--- DATA IN THIS EXERCISE ---

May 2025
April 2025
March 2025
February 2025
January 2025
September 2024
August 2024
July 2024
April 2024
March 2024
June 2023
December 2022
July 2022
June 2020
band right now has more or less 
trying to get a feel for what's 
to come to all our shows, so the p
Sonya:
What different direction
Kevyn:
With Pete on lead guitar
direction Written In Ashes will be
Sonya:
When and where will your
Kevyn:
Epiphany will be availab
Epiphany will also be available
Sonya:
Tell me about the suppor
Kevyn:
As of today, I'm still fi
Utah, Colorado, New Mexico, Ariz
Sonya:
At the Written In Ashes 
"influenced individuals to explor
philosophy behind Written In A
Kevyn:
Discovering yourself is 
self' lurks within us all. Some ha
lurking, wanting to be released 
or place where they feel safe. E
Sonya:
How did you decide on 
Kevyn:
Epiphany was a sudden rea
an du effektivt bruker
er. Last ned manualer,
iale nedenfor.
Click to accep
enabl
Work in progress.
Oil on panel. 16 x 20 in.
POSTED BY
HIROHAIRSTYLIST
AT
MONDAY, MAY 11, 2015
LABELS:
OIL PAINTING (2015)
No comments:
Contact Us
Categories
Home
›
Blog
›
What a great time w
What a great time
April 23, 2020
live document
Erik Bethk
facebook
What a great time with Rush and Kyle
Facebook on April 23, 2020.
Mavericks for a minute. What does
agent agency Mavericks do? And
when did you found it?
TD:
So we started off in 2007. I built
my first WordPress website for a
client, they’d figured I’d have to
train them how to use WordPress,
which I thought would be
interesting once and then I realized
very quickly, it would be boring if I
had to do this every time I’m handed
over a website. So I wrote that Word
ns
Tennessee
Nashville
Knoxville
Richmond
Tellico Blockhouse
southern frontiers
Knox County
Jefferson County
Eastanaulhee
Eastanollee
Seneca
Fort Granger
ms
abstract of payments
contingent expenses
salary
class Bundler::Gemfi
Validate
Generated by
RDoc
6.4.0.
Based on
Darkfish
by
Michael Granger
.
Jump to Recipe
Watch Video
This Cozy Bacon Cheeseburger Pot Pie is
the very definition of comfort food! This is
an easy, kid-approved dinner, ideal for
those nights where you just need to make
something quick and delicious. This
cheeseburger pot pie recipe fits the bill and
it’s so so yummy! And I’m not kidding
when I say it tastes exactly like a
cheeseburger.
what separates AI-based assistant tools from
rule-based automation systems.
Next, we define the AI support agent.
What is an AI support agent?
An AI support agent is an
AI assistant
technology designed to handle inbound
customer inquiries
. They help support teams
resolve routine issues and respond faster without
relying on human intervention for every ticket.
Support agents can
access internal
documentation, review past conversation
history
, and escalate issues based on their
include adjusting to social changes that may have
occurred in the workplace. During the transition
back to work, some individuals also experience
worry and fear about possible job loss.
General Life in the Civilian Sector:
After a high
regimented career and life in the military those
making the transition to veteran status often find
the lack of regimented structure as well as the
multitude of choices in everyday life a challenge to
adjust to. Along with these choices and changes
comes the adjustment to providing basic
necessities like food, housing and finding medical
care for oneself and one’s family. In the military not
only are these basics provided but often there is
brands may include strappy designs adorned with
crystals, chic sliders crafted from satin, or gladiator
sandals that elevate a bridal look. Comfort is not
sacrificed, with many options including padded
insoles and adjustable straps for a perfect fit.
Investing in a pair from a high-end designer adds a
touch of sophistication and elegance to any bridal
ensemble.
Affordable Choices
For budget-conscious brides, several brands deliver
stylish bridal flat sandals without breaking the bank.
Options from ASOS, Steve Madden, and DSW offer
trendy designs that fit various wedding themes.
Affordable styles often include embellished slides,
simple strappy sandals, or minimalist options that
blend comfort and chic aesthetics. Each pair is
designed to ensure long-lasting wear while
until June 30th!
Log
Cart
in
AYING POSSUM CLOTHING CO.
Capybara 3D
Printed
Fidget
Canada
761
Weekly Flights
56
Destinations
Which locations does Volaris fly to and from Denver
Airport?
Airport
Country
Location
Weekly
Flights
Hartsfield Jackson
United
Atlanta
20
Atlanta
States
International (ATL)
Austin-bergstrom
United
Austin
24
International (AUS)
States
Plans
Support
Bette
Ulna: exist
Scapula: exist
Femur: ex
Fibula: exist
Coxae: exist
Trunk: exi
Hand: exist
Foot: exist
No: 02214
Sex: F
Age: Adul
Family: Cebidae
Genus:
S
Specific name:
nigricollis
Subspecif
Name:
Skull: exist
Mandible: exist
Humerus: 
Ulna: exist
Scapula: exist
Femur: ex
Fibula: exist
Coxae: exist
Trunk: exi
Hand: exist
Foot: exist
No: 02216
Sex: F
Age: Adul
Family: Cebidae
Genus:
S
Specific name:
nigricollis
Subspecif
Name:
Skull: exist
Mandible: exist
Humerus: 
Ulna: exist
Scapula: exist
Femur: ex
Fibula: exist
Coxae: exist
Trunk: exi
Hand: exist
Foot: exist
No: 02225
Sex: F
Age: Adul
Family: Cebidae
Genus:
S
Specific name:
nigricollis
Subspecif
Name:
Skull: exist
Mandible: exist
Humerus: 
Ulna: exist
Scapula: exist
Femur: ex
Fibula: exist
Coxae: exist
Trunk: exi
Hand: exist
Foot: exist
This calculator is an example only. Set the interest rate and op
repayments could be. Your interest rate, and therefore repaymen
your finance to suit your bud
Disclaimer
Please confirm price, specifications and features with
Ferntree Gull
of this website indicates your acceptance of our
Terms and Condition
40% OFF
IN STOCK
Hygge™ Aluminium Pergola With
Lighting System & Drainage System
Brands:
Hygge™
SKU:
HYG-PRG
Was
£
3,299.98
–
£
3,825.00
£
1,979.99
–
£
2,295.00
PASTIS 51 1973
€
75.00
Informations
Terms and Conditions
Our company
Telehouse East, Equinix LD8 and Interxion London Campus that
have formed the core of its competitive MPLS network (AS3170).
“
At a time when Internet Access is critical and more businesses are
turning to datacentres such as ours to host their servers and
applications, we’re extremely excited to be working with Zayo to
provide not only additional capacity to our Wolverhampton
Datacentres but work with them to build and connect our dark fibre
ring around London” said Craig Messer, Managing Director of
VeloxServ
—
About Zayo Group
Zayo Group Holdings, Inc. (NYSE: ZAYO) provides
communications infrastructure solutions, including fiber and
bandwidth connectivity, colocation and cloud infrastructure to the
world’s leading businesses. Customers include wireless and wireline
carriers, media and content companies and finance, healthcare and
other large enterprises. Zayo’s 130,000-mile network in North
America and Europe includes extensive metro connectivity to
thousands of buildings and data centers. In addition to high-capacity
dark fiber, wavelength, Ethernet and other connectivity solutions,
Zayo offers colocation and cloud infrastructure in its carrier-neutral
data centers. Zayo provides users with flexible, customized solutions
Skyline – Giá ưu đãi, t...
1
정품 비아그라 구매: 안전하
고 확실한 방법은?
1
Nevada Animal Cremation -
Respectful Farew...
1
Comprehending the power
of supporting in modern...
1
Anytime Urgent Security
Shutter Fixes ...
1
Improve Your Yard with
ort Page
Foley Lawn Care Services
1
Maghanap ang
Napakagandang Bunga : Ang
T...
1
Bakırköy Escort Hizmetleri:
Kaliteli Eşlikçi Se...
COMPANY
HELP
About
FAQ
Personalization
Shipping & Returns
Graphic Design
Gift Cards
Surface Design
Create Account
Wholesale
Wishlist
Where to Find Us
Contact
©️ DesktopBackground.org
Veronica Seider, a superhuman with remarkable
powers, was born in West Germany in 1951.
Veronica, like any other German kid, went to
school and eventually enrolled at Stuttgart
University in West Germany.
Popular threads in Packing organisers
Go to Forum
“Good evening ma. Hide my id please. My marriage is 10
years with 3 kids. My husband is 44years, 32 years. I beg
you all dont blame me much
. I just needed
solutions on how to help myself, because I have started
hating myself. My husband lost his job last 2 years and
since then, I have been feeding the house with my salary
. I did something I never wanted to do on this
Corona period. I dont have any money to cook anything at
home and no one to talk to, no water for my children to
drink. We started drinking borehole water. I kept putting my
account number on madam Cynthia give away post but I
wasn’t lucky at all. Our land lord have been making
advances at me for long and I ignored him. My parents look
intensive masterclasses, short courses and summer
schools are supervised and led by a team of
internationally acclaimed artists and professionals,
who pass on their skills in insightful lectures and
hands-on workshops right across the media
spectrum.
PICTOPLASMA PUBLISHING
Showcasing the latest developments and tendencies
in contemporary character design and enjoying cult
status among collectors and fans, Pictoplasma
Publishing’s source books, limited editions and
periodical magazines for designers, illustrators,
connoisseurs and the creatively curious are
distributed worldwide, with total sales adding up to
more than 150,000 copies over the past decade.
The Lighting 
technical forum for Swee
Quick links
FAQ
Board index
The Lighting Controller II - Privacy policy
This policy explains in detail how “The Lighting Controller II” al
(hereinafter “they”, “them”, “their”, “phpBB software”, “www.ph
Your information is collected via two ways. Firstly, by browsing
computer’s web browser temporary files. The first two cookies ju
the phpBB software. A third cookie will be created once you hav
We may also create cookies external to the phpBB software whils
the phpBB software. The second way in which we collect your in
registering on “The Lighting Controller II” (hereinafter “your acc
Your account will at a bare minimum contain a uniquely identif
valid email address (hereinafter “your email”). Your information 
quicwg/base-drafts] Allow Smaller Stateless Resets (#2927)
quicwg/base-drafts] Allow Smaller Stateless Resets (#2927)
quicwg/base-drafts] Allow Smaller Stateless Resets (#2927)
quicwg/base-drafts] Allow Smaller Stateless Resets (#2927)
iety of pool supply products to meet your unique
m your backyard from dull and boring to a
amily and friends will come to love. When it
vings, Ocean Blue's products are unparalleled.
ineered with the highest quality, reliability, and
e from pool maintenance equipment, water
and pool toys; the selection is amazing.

---

*TASK DIRECTIONS*
Find "or place where they feel safe. E" in the entries above and copy that whole line exactly, then each line after it through the line that contains "based on their".

*ANSWER TO THIS PROBLEM*
or place where they feel safe. E
Sonya:
How did you decide on 
Kevyn:
Epiphany was a sudden rea
an du effektivt bruker
er. Last ned manualer,
iale nedenfor.
Click to accep
enabl
Work in progress.
Oil on panel. 16 x 20 in.
POSTED BY
HIROHAIRSTYLIST
AT
MONDAY, MAY 11, 2015
LABELS:
OIL PAINTING (2015)
No comments:
Contact Us
Categories
Home
›
Blog
›
What a great time w
What a great time
April 23, 2020
live document
Erik Bethk
facebook
What a great time with Rush and Kyle
Facebook on April 23, 2020.
Mavericks for a minute. What does
agent agency Mavericks do? And
when did you found it?
TD:
So we started off in 2007. I built
my first WordPress website for a
client, they’d figured I’d have to
train them how to use WordPress,
which I thought would be
interesting once and then I realized
very quickly, it would be boring if I
had to do this every time I’m handed
over a website. So I wrote that Word
ns
Tennessee
Nashville
Knoxville
Richmond
Tellico Blockhouse
southern frontiers
Knox County
Jefferson County
Eastanaulhee
Eastanollee
Seneca
Fort Granger
ms
abstract of payments
contingent expenses
salary
class Bundler::Gemfi
Validate
Generated by
RDoc
6.4.0.
Based on
Darkfish
by
Michael Granger
.
Jump to Recipe
Watch Video
This Cozy Bacon Cheeseburger Pot Pie is
the very definition of comfort food! This is
an easy, kid-approved dinner, ideal for
those nights where you just need to make
something quick and delicious. This
cheeseburger pot pie recipe fits the bill and
it’s so so yummy! And I’m not kidding
when I say it tastes exactly like a
cheeseburger.
what separates AI-based assistant tools from
rule-based automation systems.
Next, we define the AI support agent.
What is an AI support agent?
An AI support agent is an
AI assistant
technology designed to handle inbound
customer inquiries
. They help support teams
resolve routine issues and respond faster without
relying on human intervention for every ticket.
Support agents can
access internal
documentation, review past conversation
history
, and escalate issues based on their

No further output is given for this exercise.